### EXERCISE OBJECTIVE:
Report how many lines in the following entries contain "root". Nothing else should be given.

(Landmark coordinate records)
------------------------------------------------------------
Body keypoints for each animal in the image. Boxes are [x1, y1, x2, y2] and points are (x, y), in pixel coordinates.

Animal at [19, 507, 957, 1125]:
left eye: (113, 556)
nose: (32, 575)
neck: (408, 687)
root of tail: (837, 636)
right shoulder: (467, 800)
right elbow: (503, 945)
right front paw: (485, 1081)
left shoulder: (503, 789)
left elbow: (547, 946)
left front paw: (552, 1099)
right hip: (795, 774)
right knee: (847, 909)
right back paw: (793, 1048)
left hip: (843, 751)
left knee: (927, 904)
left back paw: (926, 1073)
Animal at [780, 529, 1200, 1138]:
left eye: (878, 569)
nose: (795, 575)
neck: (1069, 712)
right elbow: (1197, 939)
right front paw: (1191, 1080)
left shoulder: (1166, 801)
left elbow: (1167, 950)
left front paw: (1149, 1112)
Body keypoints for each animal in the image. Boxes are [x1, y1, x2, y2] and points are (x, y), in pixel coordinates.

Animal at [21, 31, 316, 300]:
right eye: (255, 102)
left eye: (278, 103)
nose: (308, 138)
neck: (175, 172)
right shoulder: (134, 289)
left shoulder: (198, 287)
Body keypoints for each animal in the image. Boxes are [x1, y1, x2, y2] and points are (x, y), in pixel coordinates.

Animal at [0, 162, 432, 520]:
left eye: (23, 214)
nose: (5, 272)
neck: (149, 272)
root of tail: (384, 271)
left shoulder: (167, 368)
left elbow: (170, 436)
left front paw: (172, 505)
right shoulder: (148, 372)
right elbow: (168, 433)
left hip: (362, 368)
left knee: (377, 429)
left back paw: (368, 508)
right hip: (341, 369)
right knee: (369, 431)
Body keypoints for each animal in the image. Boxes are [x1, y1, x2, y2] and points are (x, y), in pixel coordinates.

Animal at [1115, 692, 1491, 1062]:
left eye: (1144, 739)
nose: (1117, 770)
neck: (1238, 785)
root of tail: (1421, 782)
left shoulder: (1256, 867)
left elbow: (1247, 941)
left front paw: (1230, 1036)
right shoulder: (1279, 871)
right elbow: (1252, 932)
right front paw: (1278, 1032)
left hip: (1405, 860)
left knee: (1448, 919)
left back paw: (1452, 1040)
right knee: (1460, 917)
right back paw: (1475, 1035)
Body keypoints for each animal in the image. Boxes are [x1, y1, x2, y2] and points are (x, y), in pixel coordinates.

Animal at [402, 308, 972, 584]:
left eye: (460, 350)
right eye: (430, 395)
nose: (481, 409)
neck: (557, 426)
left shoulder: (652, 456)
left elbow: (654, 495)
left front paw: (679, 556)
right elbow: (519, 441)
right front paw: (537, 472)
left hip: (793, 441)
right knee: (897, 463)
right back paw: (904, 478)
------------------------------------------------------------
### EXERCISE ANSWER:
3